> DESCRIZIONE DEL COMPITO
Sostituisci "transcribe" con "write down" in tutte le voci che seguono, senza modificare nient'altro. Riporta le voci senza le immagini.

......

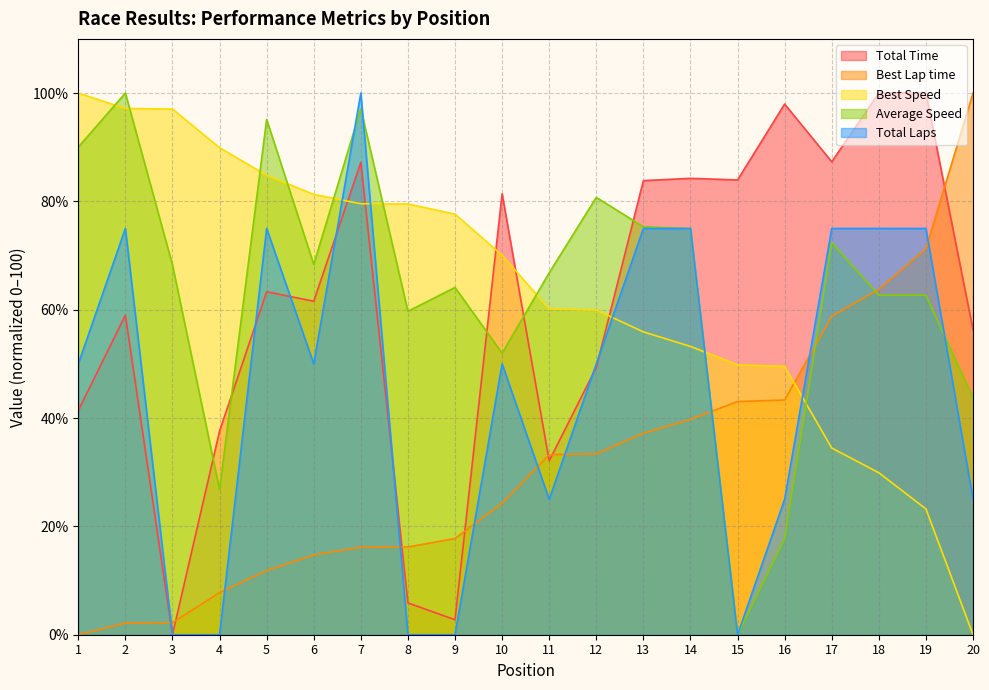

Reading left to right, transcribe all the data shown in this chart.

Total Time: 41.4	59.0	0.0	37.6	63.3	61.6	87.2	5.9	2.8	81.4	32.1	49.3	83.8	84.3	84.0	98.0	87.3	100.0	100.0	56.3
Best Lap time: 0.0	2.2	2.2	7.8	11.8	14.7	16.2	16.2	17.8	24.3	33.2	33.4	37.2	39.7	43.0	43.3	58.8	63.8	71.3	100.0
Best Speed: 100.0	97.1	97.0	89.9	84.8	81.3	79.6	79.5	77.6	70.1	60.1	59.9	55.9	53.2	49.8	49.5	34.5	29.9	23.2	0.0
Average Speed: 90.0	100.0	68.3	26.8	95.1	68.4	97.1	59.7	64.1	52.0	66.8	80.7	75.3	75.0	0.0	17.7	72.4	62.7	62.7	43.7
Total Laps: 50.0	75.0	0.0	0.0	75.0	50.0	100.0	0.0	0.0	50.0	25.0	50.0	75.0	75.0	0.0	25.0	75.0	75.0	75.0	25.0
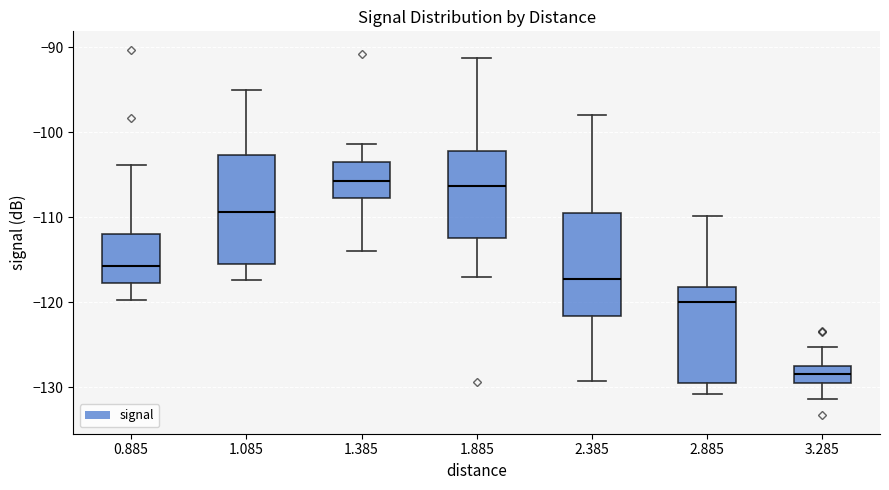

Reading left to right, transcribe this box plot: for each box, give where its median line is, the range the box spans, and where its two whiskers end, as read against the y-axis. The values are not printed on the chart, so give them approximately, as read against the axis.

0.885: median -116, box -118 to -112, whiskers -120 to -104
1.085: median -109, box -116 to -103, whiskers -117 to -95
1.385: median -106, box -108 to -103, whiskers -114 to -101
1.885: median -106, box -112 to -102, whiskers -117 to -91
2.385: median -117, box -122 to -109, whiskers -129 to -98
2.885: median -120, box -129 to -118, whiskers -131 to -110
3.285: median -128, box -129 to -127, whiskers -131 to -125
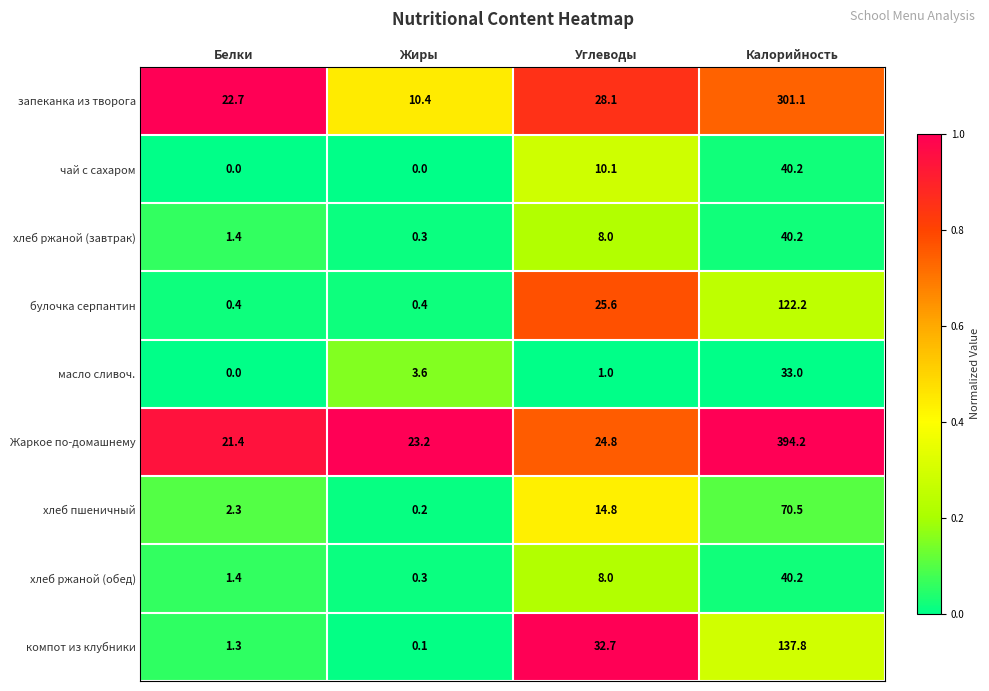

Where is хлеб пшеничный nearest to the value 35?

Углеводы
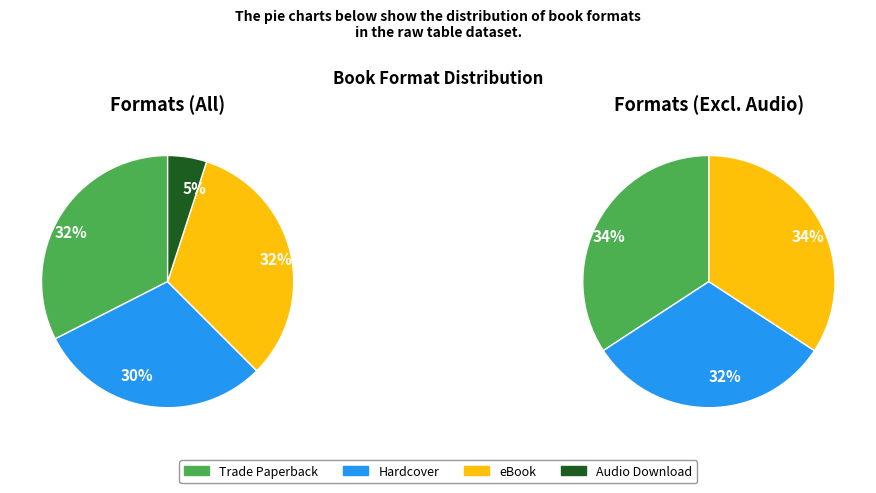

To the nearest percent, what is the average slice percentage?

25%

......

> RISPOSTA AL COMPITO
Reading left to right, write down all the data shown in this chart.

Total Time: 41.4	59.0	0.0	37.6	63.3	61.6	87.2	5.9	2.8	81.4	32.1	49.3	83.8	84.3	84.0	98.0	87.3	100.0	100.0	56.3
Best Lap time: 0.0	2.2	2.2	7.8	11.8	14.7	16.2	16.2	17.8	24.3	33.2	33.4	37.2	39.7	43.0	43.3	58.8	63.8	71.3	100.0
Best Speed: 100.0	97.1	97.0	89.9	84.8	81.3	79.6	79.5	77.6	70.1	60.1	59.9	55.9	53.2	49.8	49.5	34.5	29.9	23.2	0.0
Average Speed: 90.0	100.0	68.3	26.8	95.1	68.4	97.1	59.7	64.1	52.0	66.8	80.7	75.3	75.0	0.0	17.7	72.4	62.7	62.7	43.7
Total Laps: 50.0	75.0	0.0	0.0	75.0	50.0	100.0	0.0	0.0	50.0	25.0	50.0	75.0	75.0	0.0	25.0	75.0	75.0	75.0	25.0

Reading left to right, write down this box plot: for each box, give where its median line is, the range the box spans, and where its two whiskers end, as read against the y-axis. The values are not printed on the chart, so give them approximately, as read against the axis.

0.885: median -116, box -118 to -112, whiskers -120 to -104
1.085: median -109, box -116 to -103, whiskers -117 to -95
1.385: median -106, box -108 to -103, whiskers -114 to -101
1.885: median -106, box -112 to -102, whiskers -117 to -91
2.385: median -117, box -122 to -109, whiskers -129 to -98
2.885: median -120, box -129 to -118, whiskers -131 to -110
3.285: median -128, box -129 to -127, whiskers -131 to -125

Where is хлеб пшеничный nearest to the value 35?

Углеводы

To the nearest percent, what is the average slice percentage?

25%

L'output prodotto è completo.